Here's an interesting article on PopMatters.com discussing the way the iPod and similar devices may be changing the way we listen to music, especially new albums. With downloads so easy and accessible now, there is a tendency for new records to get sort of lost in the sea of freshly-downloaded songs. An extract:

"... The act of listening to an album front-to-back repeatedly seems to be a harder task to do in the age of the iPod. And it’s only getting worse as some people are now seeing the process of storing music on a portable device like an iPod as a bit archaic as opposed to storing your library online “in the clouds”. It’s also more of a challenge to listen to an album front-to-back if your music is on a phone or iPad where other applications vie for your attention.

"I count myself among those who probably shouldn’t have a 120GB iPod. Whenever a new release comes out, there’s too much of a temptation to rip it to your iPod as quickly as possible so the album can be absorbed in your library. And there it stays, along with 50 or possibly 500-plus other albums. At work, surrounded by distractions, I find it best to put the iPod on shuffle. Part of the reason is to break songs out of their album settings so I can listen to them individually, while another reason is an insatiable curiosity about how the iPod shuffle can make a mix that includes Modest Mouse, Thelonious Monk, Baroness, and Lucinda Williams sound utterly logical.

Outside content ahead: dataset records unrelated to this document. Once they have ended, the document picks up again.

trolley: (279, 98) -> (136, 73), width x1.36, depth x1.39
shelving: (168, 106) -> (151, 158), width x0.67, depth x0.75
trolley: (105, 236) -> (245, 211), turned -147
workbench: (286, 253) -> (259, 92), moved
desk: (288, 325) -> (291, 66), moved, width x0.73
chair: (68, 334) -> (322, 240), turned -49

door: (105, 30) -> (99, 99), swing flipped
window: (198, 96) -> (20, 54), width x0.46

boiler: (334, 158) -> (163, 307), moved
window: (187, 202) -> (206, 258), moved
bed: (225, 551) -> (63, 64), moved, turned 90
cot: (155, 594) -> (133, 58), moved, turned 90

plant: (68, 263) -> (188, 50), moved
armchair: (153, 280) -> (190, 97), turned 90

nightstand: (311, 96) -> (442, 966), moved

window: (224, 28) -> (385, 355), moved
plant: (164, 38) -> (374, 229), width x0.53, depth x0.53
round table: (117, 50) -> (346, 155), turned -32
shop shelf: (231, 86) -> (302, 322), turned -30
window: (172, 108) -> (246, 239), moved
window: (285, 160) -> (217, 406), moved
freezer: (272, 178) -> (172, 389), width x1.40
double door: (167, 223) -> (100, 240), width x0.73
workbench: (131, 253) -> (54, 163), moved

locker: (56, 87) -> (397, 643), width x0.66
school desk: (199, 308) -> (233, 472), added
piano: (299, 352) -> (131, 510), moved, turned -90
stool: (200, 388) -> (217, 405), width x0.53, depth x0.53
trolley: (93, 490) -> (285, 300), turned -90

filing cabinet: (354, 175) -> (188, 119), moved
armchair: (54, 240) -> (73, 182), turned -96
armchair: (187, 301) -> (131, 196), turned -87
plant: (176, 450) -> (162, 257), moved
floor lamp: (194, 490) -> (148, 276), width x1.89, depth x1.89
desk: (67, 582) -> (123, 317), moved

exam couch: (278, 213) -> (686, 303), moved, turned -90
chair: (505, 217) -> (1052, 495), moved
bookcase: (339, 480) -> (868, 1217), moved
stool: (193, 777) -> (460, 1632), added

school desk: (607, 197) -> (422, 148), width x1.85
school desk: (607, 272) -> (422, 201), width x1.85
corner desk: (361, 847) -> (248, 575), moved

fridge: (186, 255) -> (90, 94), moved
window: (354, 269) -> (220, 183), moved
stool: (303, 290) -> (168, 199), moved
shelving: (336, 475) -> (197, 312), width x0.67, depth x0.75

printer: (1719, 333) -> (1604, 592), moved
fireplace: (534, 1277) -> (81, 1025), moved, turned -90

"Unfortunately, this results in sort of a backlog of releases. Be it a bargain $3.99 find at a record shop, or a $7.99 “week of release” sale, albums keep getting added to your library. In the past, depending on how many cassettes you could hold in your backpack or how many disc you could fit in a CD wallet, you had to make sacrifices. If you wanted to give an album a few listens, the best way to do it was to just bring that album. Nowadays, if an album doesn’t get your attention, you have another hundred or so just waiting to be accessed with the touch of a finger."